Items listed in a dataset

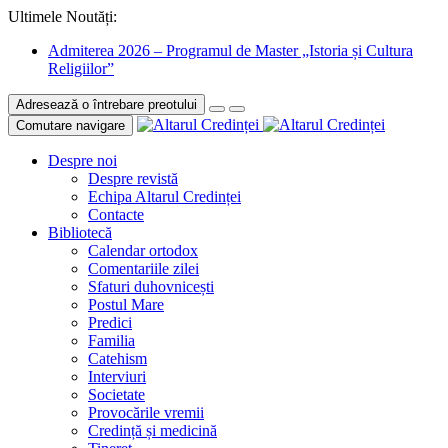
Ultimele Noutăți:
Admiterea 2026 – Programul de Master „Istoria și Cultura
Religiilor”
Adresează o întrebare preotului
Comutare navigare
Despre noi
Despre revistă
Echipa Altarul Credinței
Contacte
Bibliotecă
Calendar ortodox
Comentariile zilei
Sfaturi duhovnicești
Postul Mare
Predici
Familia
Catehism
Interviuri
Societate
Provocările vremii
Credință și medicină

__ASSIGNED TASK__
Each line of the data is to be duplicated exactly; pictures stay out of the copy.

__TASK OUTPUT__
Ultimele Noutăți:
Admiterea 2026 – Programul de Master „Istoria și Cultura
Religiilor”
Adresează o întrebare preotului
Comutare navigare
Despre noi
Despre revistă
Echipa Altarul Credinței
Contacte
Bibliotecă
Calendar ortodox
Comentariile zilei
Sfaturi duhovnicești
Postul Mare
Predici
Familia
Catehism
Interviuri
Societate
Provocările vremii
Credință și medicină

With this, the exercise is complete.